As to our such foreign internal defense programs, consider the following quoted item:
"a. An IDAD (Internal Defense and Development) program integrates security force and civilian actions into a coherent, comprehensive effort. Security force actions provide a level of internal security that permits and supports growth through balanced development. This development requires change to meet the needs of vulnerable groups of people. This change may, in turn, promote unrest in the society. The strategy, therefore, includes measures to maintain conditions under which orderly development can take place.” (Item in parenthesis here is mine. See our own Joint Publication 3-22, "Foreign Internal Defense;" therein, see Section II, "Internal Defense and Development," and Chapter 2, "Construct:")
Herein to note that:
a. As to these such "development"/these such "change" initiatives ("development"/"change" more along market-democracy lines),
b. It is the "unrest in the society" groups — i.e., the more conservative/the more traditional population groups who our opponents such as Russia and China will seek to work more "by, with and through." In this regard, consider the following two quoted items:
"Liberal democratic societies have, in the past few decades, undergone a series of revolutionary changes in their social and political life, which are not to the taste of all their citizens. For many of those, who might be called social conservatives, Russia has become a more agreeable society, at least in principle, than those they live in. Communist Westerners used to speak of the Soviet Union as the pioneer society of a brighter future for all. Now, the rightwing nationalists of Europe and North America admire Russia and its leader for cleaving to the past." (See The American Interest article "The Reality of Russian Soft Power" by John Lloyd and Daria Litinova.)
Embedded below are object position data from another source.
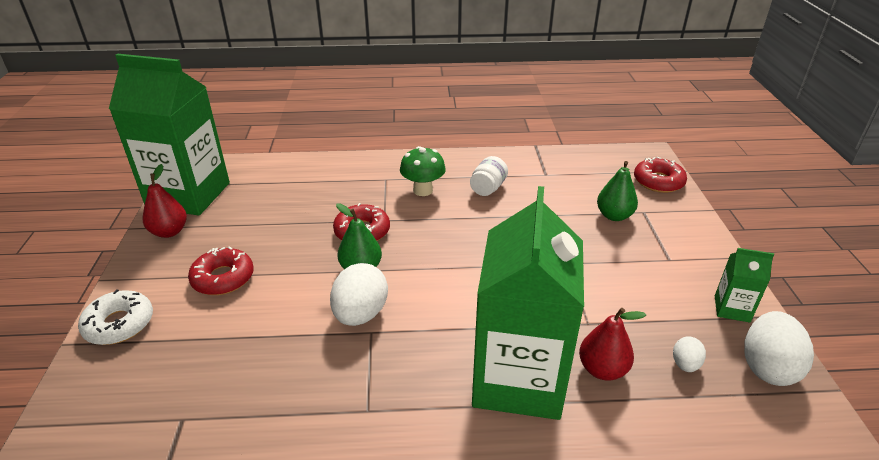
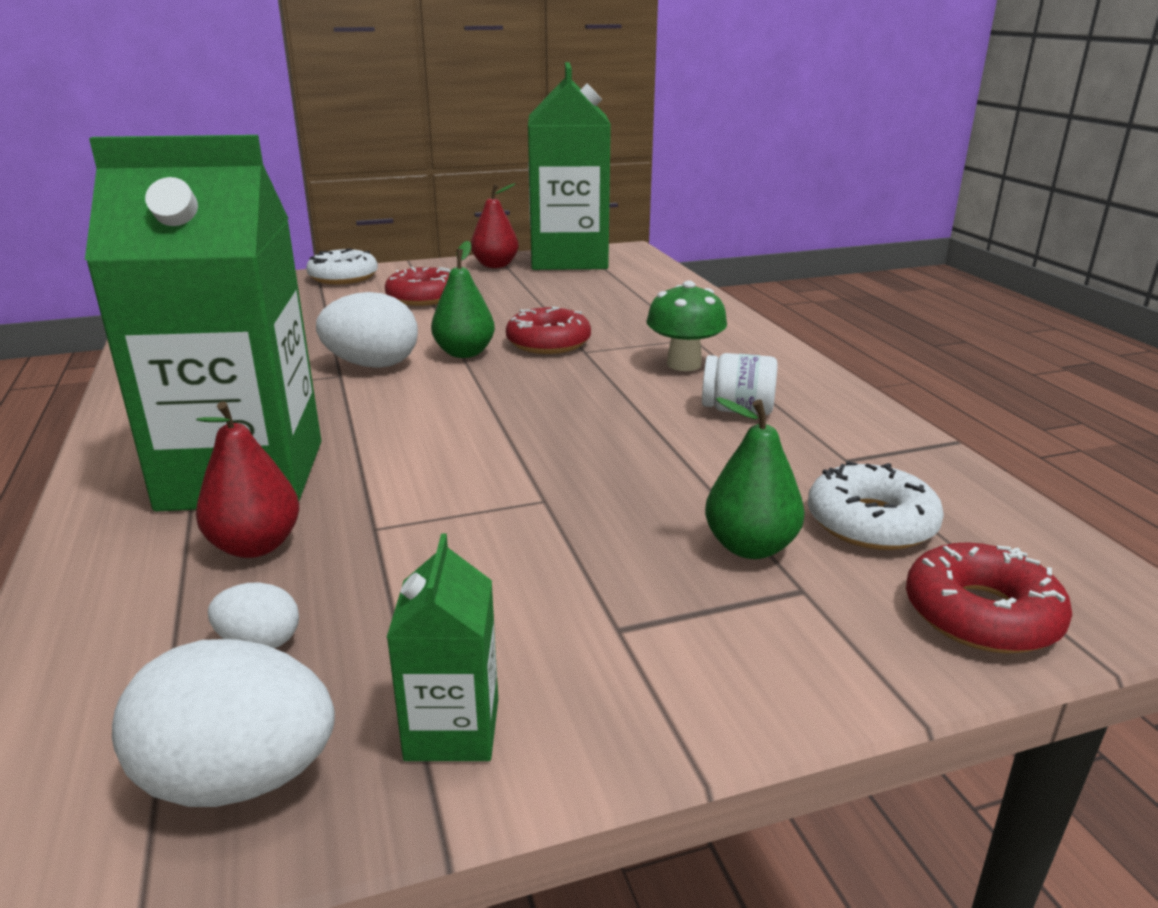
camera: 75 degrees right, 10 degrees down
none -> white donut [808,461,944,550]

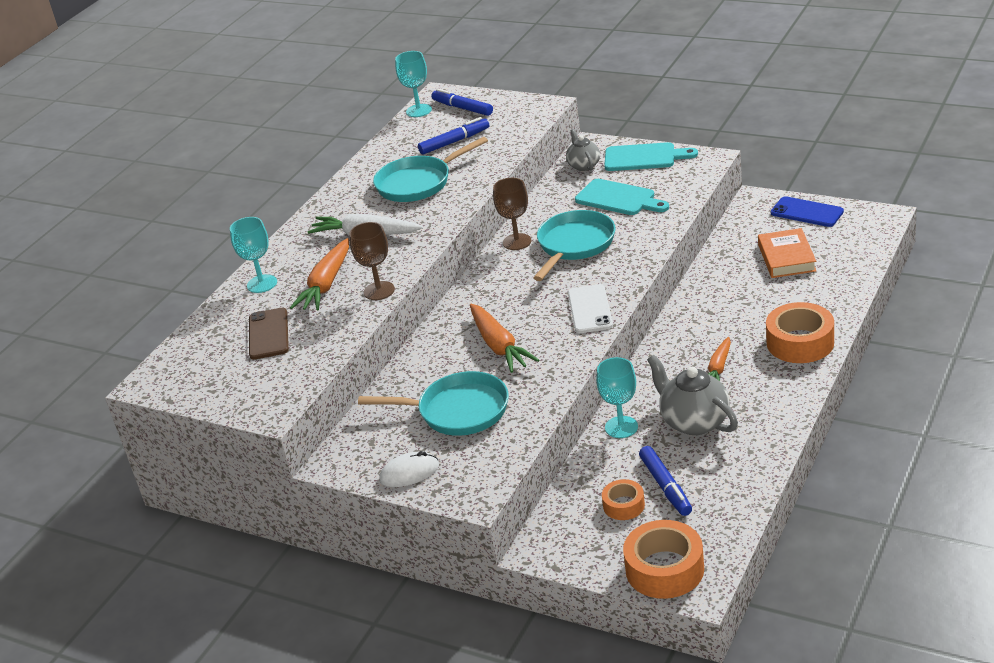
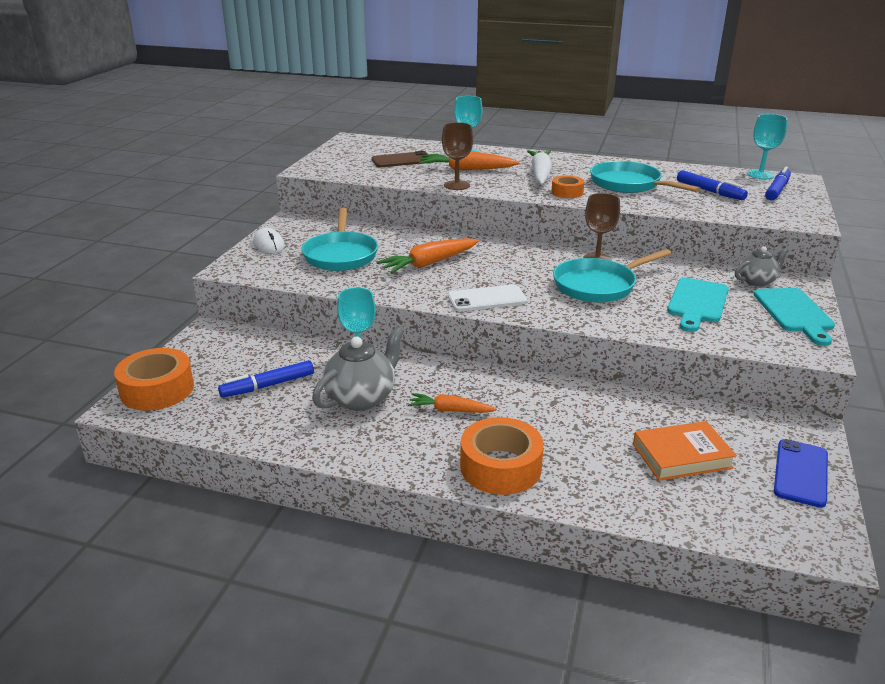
camera: 75 degrees right, 5 degrees down
turquoise pan [533,210,616,281] -> turquoise pan turned 135 degrees clockwise [553,249,671,303]
orange tape [602,479,645,520] -> orange tape moved to [551,175,584,198]

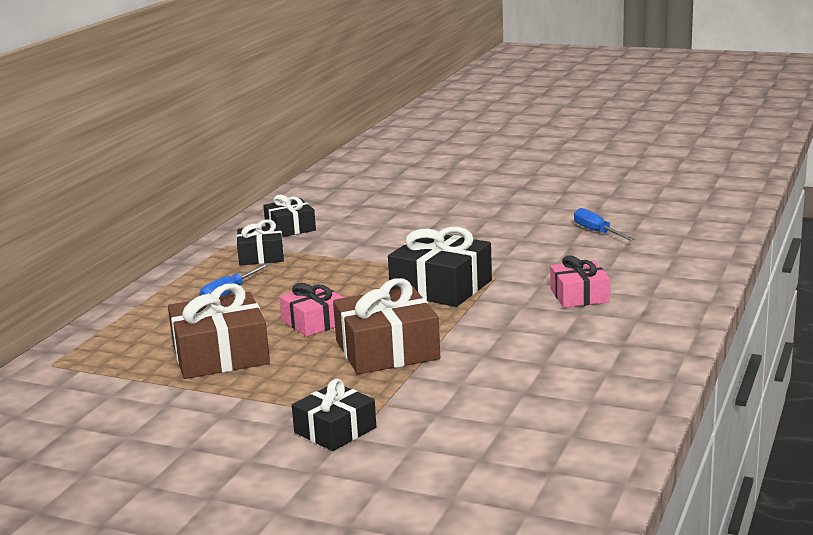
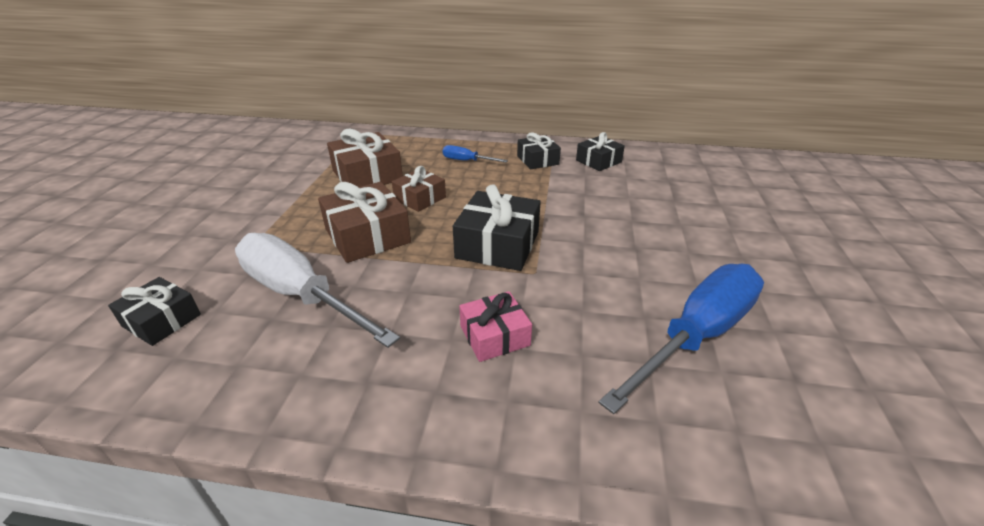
camera: 75 degrees right, 15 degrees up
pink gift [279,283,344,337] -> brown gift [392,166,446,212]
black gift [292,379,376,451] -> black gift moved to [108,277,201,346]
blue screwdriver [574,208,635,241] -> blue screwdriver [598,264,764,414], size x2.20
none -> white screwdriver [235,233,400,348]

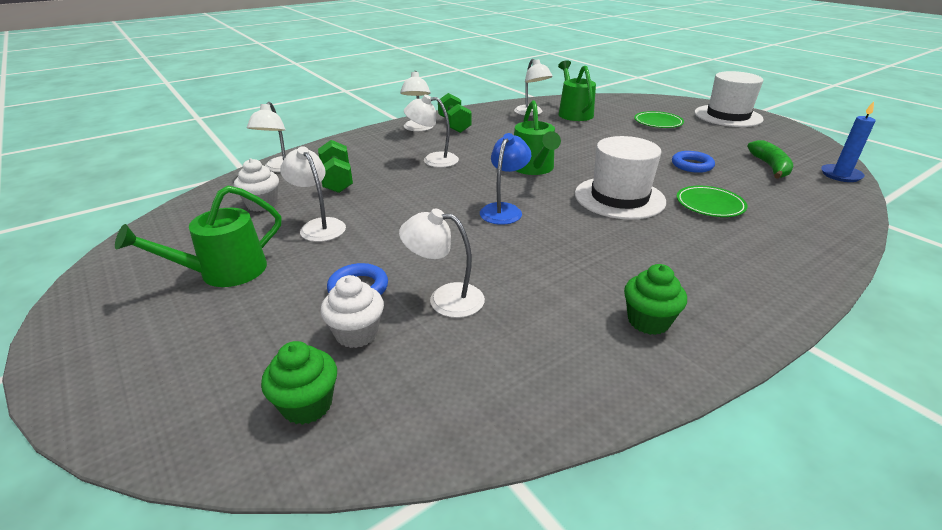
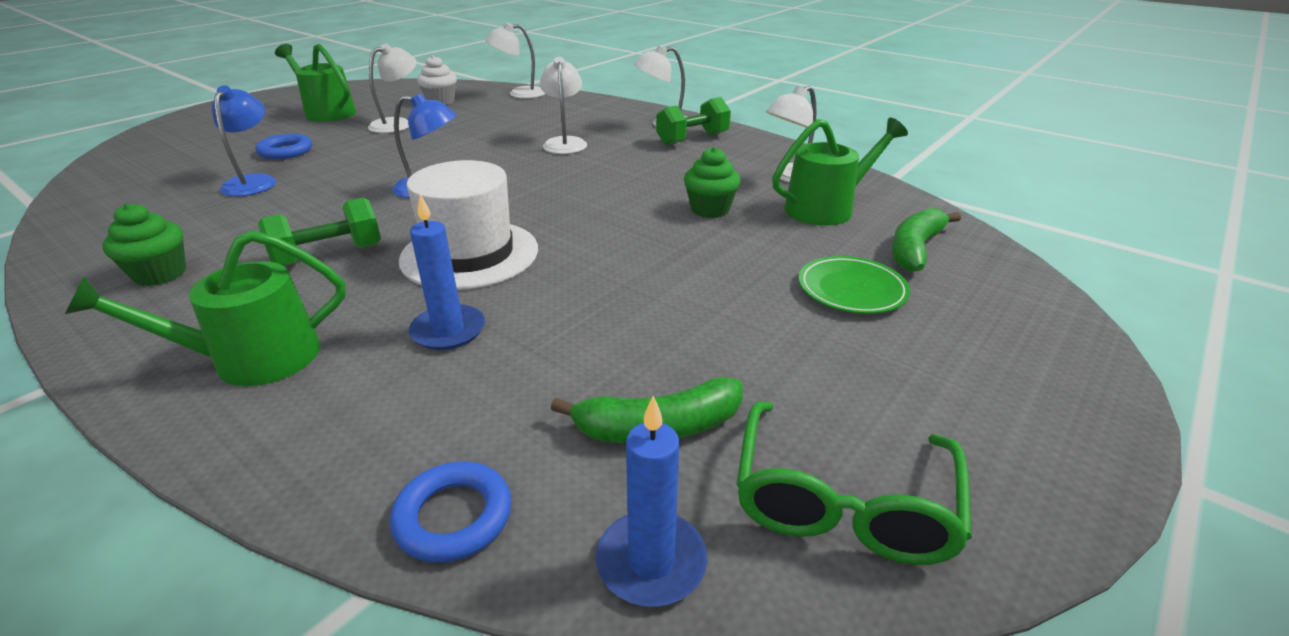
camera: 75 degrees right, 0 degrees up
green cupcake [261,341,337,425] -> green cupcake moved to [684,147,741,218]
green dumbbell [318,140,353,193] -> green dumbbell moved to [258,198,381,266]
white cupcake [320,275,384,348] -> none
white lamp [399,208,485,318] -> blue lamp [212,85,276,196]
green watering can [514,100,561,175] -> green watering can moved to [65,230,346,386]
blue ring [672,151,715,173] -> blue ring moved to [390,461,512,563]
green plate [677,186,748,217] -> blue candle [409,194,485,350]
white hat [694,71,764,127] -> none
none -> green glasses [736,401,972,565]
none -> green banana [892,208,961,272]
“In his annual appeal to the Federal Assembly in December 2013, Putin formulated this ‘independent path’ ideology by contrasting Russia’s ‘traditional values’ with the liberal values of the West. He said: ‘We know that there are more and more people in the world who support our position on defending traditional values that have made up the spiritual and moral foundation of civilization in every nation for thousands of years: the values of traditional families, real human life, including religious life, not just material existence but also spirituality, the values of humanism and global diversity.’ He proclaimed that Russia would defend and advance these traditional values in order to ‘prevent movement backward and downward, into chaotic darkness and a return to a primitive state.’
(See the Wilson Center publication “Kennan Cable No. 53” and, therein, the article “Russia’s Traditional Values and Domestic Violence,” by Olimpiada Usanova, dated 1 June 2020.)
Bottom Line Thought — Based on the Above:
From this such New/Reverse Cold War perspective, U.S./Western and partner and allies' special operations and other forces will be working more "by, with and through" the more liberal/the more progressive/the more pro-change elements of the states and societies of the world; this, so as to:
a. Overcome these such "containment" and "roll back" efforts of such nations as Russia and China (wherein, they seek to work more "by, with and through the more conservative/more traditional elements of the various states and societies of the world)
And:
b. Advance market-democracy anyway/in spite of these such Russian and Chinese "containment" and "roll back" efforts?
Based on how the gray zone is described, SOF is not uniquely or ideally capable of identifying gray zone threats. Our strategic intelligence community working with all U.S. interagency organizations, industry, and foreign nations leads the network in identifying adversary gray zone strategies and activities across multiple areas including economic coercion, political corruption, information operations, military and paramilitary posturing, and so forth. SOF has many capabilities that can assist an integrated whole-of-government approach in defending the U.S. and its partners from select gray zone activities, and SOF is probably the primary military organization to proactively employ irregular warfare methods to offensively expand the competitive space.